Row vectors represent maps $\mathbb{R}^n \to \mathbb{R}$, and so really represent elements of the dual space $V^*$. So the adjoint map really is $L^*: V^* \to V^*$
We get a bilinear map $V^* \times V \to \mathbb{R}$ by the rule $(w,v) \mapsto w(L(v)) = wMv$. In other words, the bilinear map associated to $L$ is given by just taking a row vector and a column vector, and sandwiching the matrix of $L$ in between them.

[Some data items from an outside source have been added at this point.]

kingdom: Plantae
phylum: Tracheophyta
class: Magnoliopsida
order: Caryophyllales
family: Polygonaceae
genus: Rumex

To be perfectly explicit about this, if $L:\mathbb{R}^2 \to \mathbb{R}^2$ has the matrix $ \begin{bmatrix} a_{11} &a_{21}\\a_{12}&a_{22} \end{bmatrix} $ then $$L\left(\begin{bmatrix} x_1\\ x_2\end{bmatrix}\right) = \begin{bmatrix} a_{11} &a_{21}\\a_{12}&a_{22} \end{bmatrix}\begin{bmatrix} x_1\\ x_2\end{bmatrix}$$
and
$$ L^*\left(\begin{bmatrix} y_1& y_2\end{bmatrix}\right) = \begin{bmatrix} y_1& y_2\end{bmatrix} \begin{bmatrix} a_{11} &a_{21}\\a_{12}&a_{22} \end{bmatrix} $$
The bilinear map $B$ is given by
$$ B\left(\begin{bmatrix} y_1& y_2\end{bmatrix},\begin{bmatrix} x_1\\ x_2\end{bmatrix}\right) = \begin{bmatrix} y_1& y_2\end{bmatrix} \begin{bmatrix} a_{11} &a_{21}\\a_{12}&a_{22} \end{bmatrix}\begin{bmatrix} x_1\\ x_2\end{bmatrix} $$
Observe that I can figure out the linear map (i.e. reconstruct the matrix) just by knowing the action of the bilinear map, since $a_{ij} = B(e_j^\top,e_i)$.
This observation motivates the following inverse construction:
Given a bilinear map $B : V^* \times V \to \mathbb{R}$, define a matrix $M$ by $a_{ij} = B(e_j^\top,e_i)$. Since the $e_i$ and $e_j^\top$ span their respective spaces, we see that these values determine the action of $B$, and moreover produce a linear map $L: V \to V$ whose matrix represents the bilinear form.
Note that my answer implicitly makes use of the standard inner product on $\mathbb{R}^n$: the inner product allows me to construct the natural isomorphism $V \to V^*$ given by $v \mapsto \langle v, \cdot \rangle$, which is the "row vector" associated with $v$.
Hopefully this makes things seem a bit less abstract!
You should also note that a similar story does NOT play out for higher order multilinear maps.